Allein unterwegs, plötzlich bereichert: Der schönste Tag auf dem GR11
Jessica aus Graubünden, Konditormeisterin 30+
hike2happy am GR11 in den Pyrenäen
Ich war im Aufstieg zu der Capanna Corona. Die Capanna Corona ist eine kleine Selbstversorger Hütte auf dem GR11. Es regnete stark und ich freute mich darauf bald am warmen Feuer zu sitzen und meine Ausrüstung zu trocknen.
Der GR 11 war ein Weitwanderweg den ich nur für mich selbst gehen wollte. Keine Kompromisse, keine Rücksichtnahme, keine Gesellschaft, nur ich, der Weg und die Pyrenäen. Ziemlich genau die Hälfte des Weges hatte ich bereits geschafft.
Bei der Hütte angekommen traf mich fast der Schlag, die Hütte war voll. Nach einigen Gesprächen war mir klar es waren alles Bergsteiger die am folgenden Tag den Aneto besteigen wollten.
Aneto ist der höchste Berg in den Pyrenäen und die Hütte ein beliebter Startpunkt. Da ich ohne Rother Wanderführer lief, wusste ich das nicht und war plötzlich mit einer völlig anderen Situation konfrontiert als ich erwartet habe. Die Hütte voll von männlichen Bergsteiger und ich einzige Wanderin. Ich fühlte mich das erste Mal einsam.
Ich zog mich schnell an meinen Schlafplatz zurück und hörte einen Podcast. Bald schlief ich ein und hörte im Halbschlaf Leute kommen und gehen. Die Bergsteiger waren früh weg und ich dachte ich hätte endlich die Hütte für mich.
Als ich aus meinem Schlafplatz kroch entdeckte ich jemanden hinter dem Tisch am Boden schlafen. Wann kam der daher? Ich packte meine Sachen und verzog mich fürs Frühstück nach draußen. Der Regen hatte sich in der Nacht zu Schnee verwandelt und es war ziemlich kalt. Trotzdem liebte ich diesen Moment alleine draußen in der Natur.
Plötzlich stand Miguel mit seinem Weihnachtspyjama vor mir. Naja Humor hat er, habe ich mir gedacht. Wir wechselten ein paar Worte und ich zog weiter. Miguel war wie ich auf dem GR 11 unterwegs und aus Österreich. Mich hat er an den vielen Kleidern der Marke Mamut direkt als Schweizer entlarvt.
Ich zog weiter und auf dem nächsten Übergang war Miguel schon nahe aufgeschlossen. Ich entschloss mich dazu, auf ihn zu warten. Ich weiß nicht warum aber ich tat es.
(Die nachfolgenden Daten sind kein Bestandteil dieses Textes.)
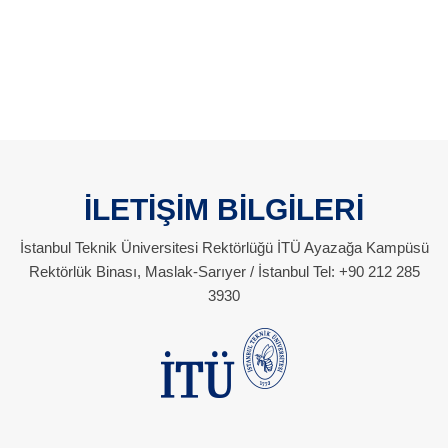
İLETİŞİM BİLGİLERİ
İstanbul Teknik Üniversitesi Rektörlüğü İTÜ Ayazağa Kampüsü
Rektörlük Binası, Maslak-Sarıyer / İstanbul Tel: +90 212 285
3930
Wir beschlossen beim nächsten bewirteten Refugio miteinander Mittag zu essen.
Ich mochte die Art und Weise wie er mich Dinge fragte. Obwohl es im Inhalt dieselben Fragen waren, die jeder andere auch fragte (hast du keine Angst alleine als Frau, was hast du alles mit dabei usw.) fühlte es sich bei Miguel nie so an als würde er es mir nicht zutrauen. Das führte dazu das ich mich öffnete. Wir wanderten den ganzen Tag zusammen, badeten in Unterwäsche in einem gefrorenen Bergsee und beendeten den Tag mit einer Flasche Sidra (spanischer Apfelwein, schmeckt schrecklich, lasst die Finger davon).
Ich schlief mit dem Gefühl ein das ich einer der schönsten Tage auf dem GR 11 erlebt hatte und das die richtige Gesellschaft doch einfach nur bereichernd sein kann.
Wir wanderten immer mal wieder ein bisschen mit einander, Manchmal hatte Miguel etwas Vorsprung manchmal holte ich ihn wieder ein. Wir waren im ständigen Austausch und lernten viel voneinander. Ich erzählte Miguel viel aus meiner Kindheit, obwohl ich der Annahme war diese Dinge schon längst hinter mir gelassen zu haben. Ich hörte gerne seinen Wandergeschichten zu und es entstand eine tiefe, ehrliche, wohlwollende Wanderfreundschaft um die ich auch jetzt noch sehr, sehr dankbar bin.
Mit Miguel unterwegs zu sein ist nicht nur lustig es ist auch ein eintauchen in seine eigenen Gefühle, sein Blickwinkel lässt dich Dinge anders sehen und wahrnehmen. Er ist einfach ein guter Mensch mit dem Herzen am rechten Fleck, der sein Leben lebt und den Moment genießt, lass dich mit ihm treiben, man kommt immer an, egal wie lange es dauert.